There are many popular NoSQL frameworks, including MongoDB, OrientDB, InfinityDB, Aerospike, and CosmosDB. MongoDB is one specific NoSQL framework which stores data in the form of documents, acting as a document-oriented database.
MongoDB is popular because of its versatility and easy cloud integration, and able to be used for a wide variety of tasks. MongoDB stores data using the JSON format. Queries of MongoDB databases are also made in the JSON format, and because both the storage and retrieval commands are based on the JSON format, it is simple to remember and compose commands for MongoDB.
What are APIs?
APIs are Application Programming Interfaces, and their function is to make communications between clients and servers easier. APIs are often created to facilitate the collection of information by those who are less experienced with the language used by the application's developers.
APIs can also be helpful methods of controlling the flow of information from a server, encouraging those interested in accessing its information to use official channels to do so, rather than construct a web scraper. The most common APIs for websites are REST (Representational State Transfer) APIs, which make use of standard HTTP requests and responses to send, receive, delete, and modify data. We'll be accessing a REST API and making our requests in HTTP format for this tutorial.
What API will we be Using?
The API we'll be using is GameSpot's API. GameSpot is one of the biggest video game review sites on the web, and its API can be reached here.
Getting Set Up
Before we begin, you should be sure to get yourself an API key for GameSpot. You should also be sure to have MongoDB and its Python library installed. The installation instructions for Mongo can be found here.
The PyMongo library can be installed simply by running:
$ pip install pymongo
You may also wish to install the MongoDB Compass program, which lets you easily visualize and edit aspect of MongoDB databases with a GUI.

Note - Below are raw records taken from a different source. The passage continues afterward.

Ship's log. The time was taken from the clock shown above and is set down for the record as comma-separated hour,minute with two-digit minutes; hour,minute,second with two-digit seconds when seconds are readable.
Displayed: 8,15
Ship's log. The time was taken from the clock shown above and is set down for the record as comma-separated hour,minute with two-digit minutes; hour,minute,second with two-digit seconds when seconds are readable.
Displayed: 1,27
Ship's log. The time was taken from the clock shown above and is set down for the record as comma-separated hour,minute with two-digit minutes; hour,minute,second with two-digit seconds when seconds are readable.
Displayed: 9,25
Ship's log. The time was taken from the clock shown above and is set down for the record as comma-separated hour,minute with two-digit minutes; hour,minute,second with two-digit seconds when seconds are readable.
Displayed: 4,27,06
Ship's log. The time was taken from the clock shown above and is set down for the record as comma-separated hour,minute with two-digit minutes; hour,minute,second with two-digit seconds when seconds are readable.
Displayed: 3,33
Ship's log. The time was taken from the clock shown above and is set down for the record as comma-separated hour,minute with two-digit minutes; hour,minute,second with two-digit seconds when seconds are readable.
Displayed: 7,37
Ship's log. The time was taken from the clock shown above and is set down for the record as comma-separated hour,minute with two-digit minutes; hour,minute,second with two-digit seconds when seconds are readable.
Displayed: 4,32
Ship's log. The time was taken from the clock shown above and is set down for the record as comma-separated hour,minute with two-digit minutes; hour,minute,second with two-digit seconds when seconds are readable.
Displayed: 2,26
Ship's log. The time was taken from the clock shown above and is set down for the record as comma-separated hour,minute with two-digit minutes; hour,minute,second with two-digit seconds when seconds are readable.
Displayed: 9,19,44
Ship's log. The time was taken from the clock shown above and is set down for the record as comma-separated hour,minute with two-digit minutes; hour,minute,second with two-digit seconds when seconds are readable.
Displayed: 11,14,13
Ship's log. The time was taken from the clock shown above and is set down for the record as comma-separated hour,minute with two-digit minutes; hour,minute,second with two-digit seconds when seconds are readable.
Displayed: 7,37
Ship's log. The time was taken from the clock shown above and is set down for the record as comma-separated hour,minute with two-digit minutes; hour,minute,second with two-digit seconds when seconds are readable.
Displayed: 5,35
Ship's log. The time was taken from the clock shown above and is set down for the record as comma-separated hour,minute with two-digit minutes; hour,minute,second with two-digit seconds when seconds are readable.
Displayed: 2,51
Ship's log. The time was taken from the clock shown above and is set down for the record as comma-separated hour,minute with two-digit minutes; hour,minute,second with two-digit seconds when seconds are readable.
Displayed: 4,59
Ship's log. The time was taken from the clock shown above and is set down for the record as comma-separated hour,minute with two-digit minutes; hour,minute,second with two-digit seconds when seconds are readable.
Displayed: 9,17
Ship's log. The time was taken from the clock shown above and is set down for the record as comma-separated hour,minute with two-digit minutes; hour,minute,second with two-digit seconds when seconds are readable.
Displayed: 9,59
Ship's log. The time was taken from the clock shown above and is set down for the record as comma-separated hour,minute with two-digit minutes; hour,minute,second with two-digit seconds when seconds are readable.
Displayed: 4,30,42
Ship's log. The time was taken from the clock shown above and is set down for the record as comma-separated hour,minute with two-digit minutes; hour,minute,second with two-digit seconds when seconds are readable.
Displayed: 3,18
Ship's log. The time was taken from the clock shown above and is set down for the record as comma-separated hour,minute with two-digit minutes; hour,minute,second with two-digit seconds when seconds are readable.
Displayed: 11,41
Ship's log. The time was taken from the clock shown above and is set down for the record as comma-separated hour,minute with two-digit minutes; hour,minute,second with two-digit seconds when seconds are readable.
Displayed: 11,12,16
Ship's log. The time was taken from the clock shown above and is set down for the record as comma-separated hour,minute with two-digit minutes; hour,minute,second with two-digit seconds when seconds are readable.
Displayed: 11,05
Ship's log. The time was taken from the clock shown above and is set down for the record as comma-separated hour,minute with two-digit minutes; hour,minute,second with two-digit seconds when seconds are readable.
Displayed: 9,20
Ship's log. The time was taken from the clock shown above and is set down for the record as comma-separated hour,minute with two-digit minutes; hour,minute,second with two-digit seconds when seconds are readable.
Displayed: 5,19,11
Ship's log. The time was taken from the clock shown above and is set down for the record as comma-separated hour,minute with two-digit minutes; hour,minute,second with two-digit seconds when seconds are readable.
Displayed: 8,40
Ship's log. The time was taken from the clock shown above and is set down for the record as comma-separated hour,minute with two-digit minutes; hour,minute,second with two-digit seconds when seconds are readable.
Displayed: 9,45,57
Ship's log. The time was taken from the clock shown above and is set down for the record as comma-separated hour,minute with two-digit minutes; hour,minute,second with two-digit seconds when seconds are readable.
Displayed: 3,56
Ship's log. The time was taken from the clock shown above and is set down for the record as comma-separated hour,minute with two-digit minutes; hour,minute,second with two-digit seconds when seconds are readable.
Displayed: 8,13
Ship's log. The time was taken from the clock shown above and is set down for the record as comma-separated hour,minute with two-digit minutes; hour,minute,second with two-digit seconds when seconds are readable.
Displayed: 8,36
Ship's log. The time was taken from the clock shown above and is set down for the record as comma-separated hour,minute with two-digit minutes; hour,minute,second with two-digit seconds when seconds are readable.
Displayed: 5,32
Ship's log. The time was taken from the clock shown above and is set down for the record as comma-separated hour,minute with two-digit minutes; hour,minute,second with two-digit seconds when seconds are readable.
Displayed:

Creating the MongoDB Database
We can now start our project by creating the MongoDB database. First, we'll handle our imports. We'll import the MongoClient
from PyMongo, as well as requests
and pandas
:
from pymongo import MongoClient
import requests
import pandas as pd
When creating a database with MongoDB, we first need to connect to the client and then use the client to create the database we desire:
client = MongoClient('127.0.0.1', 27017)
db_name = 'gamespot_reviews'
# connect to the database
db = client[db_name]
MongoDB can store multiple data collections within a single database, so we also need to define the name of the collection we want to use:
# open the specific collection
reviews = db.reviews
That's it. Our database and collection has been created and we are ready to start inserting data into it. That was pretty simple, wasn't it?
Using the API
We're now ready to make use of the GameSpot API to collect data. By taking a look at the documentation for the API here, we can determine the format that our requests need to be in.
We need to make our requests to a base URL that contains our API key. GameSpot's API has multiple resources of its own that we can pull data from. For instance, they have a resource that lists data about games like release date and consoles.
However, we're interested in their resource for game reviews, and we'll be pulling a few specific fields from the API resource. Also, GameSpot asks that you specify a unique user agent identifier when making requests, which we'll do by creating a header that we'll pass in to the requests
function:
headers = {
"user_agent": "[YOUR IDENTIFIER] API Access"
}
games_base = "http://www.gamespot.com/api/reviews/?api_key=[YOUR API KEY HERE]&format=json"
We'll want the following data fields: id
, title
, score
, deck
, body
, good
, bad
:
review_fields = "id,title,score,deck,body,good,bad"
GameSpot only allows the return of 100 results at a time. For this reason, in order to get a decent number of reviews to analyze, we'll need to create a range of numbers and loop through them, retrieving 100 results at a time.
You can select any number you want. I chose to get all their reviews, which cap out at 14,900:
pages = list(range(0, 14900))
pages_list = pages[0:14900:100]
We're going to create a function that joins together the base URL, the list of fields we want to return, a sorting scheme (ascending or descending), and the offset for the query.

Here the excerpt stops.